## What you should do
Each line that contains the word "root" is to be copied from the records below.

## Entries supplied
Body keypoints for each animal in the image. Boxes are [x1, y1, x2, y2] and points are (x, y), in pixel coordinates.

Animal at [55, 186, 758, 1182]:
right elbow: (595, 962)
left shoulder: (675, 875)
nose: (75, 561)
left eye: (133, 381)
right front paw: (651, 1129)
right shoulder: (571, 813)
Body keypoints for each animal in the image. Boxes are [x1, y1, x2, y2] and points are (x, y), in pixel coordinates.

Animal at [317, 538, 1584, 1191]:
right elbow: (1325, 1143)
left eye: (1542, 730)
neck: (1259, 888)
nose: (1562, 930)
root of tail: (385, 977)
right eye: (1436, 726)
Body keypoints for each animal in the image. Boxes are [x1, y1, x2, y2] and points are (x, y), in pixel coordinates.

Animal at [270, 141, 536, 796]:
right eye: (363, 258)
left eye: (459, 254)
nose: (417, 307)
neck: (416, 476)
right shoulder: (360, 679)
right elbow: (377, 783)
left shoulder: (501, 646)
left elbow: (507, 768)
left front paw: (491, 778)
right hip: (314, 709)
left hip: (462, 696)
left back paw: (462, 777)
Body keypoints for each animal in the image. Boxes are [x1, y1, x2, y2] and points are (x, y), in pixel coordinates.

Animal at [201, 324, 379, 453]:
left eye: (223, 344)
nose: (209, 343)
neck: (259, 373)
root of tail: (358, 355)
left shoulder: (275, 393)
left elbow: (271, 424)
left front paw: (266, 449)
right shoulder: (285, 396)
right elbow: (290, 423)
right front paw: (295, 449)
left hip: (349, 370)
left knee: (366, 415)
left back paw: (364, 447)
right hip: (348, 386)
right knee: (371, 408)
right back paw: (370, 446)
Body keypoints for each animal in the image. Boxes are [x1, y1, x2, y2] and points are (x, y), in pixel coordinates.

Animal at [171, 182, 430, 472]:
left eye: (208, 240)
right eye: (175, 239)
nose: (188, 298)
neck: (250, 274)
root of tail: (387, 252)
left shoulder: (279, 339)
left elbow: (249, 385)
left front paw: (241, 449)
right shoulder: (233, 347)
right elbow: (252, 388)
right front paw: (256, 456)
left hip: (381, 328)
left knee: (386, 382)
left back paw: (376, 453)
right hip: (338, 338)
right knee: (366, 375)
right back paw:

## Response
root of tail: (385, 977)
root of tail: (358, 355)
root of tail: (387, 252)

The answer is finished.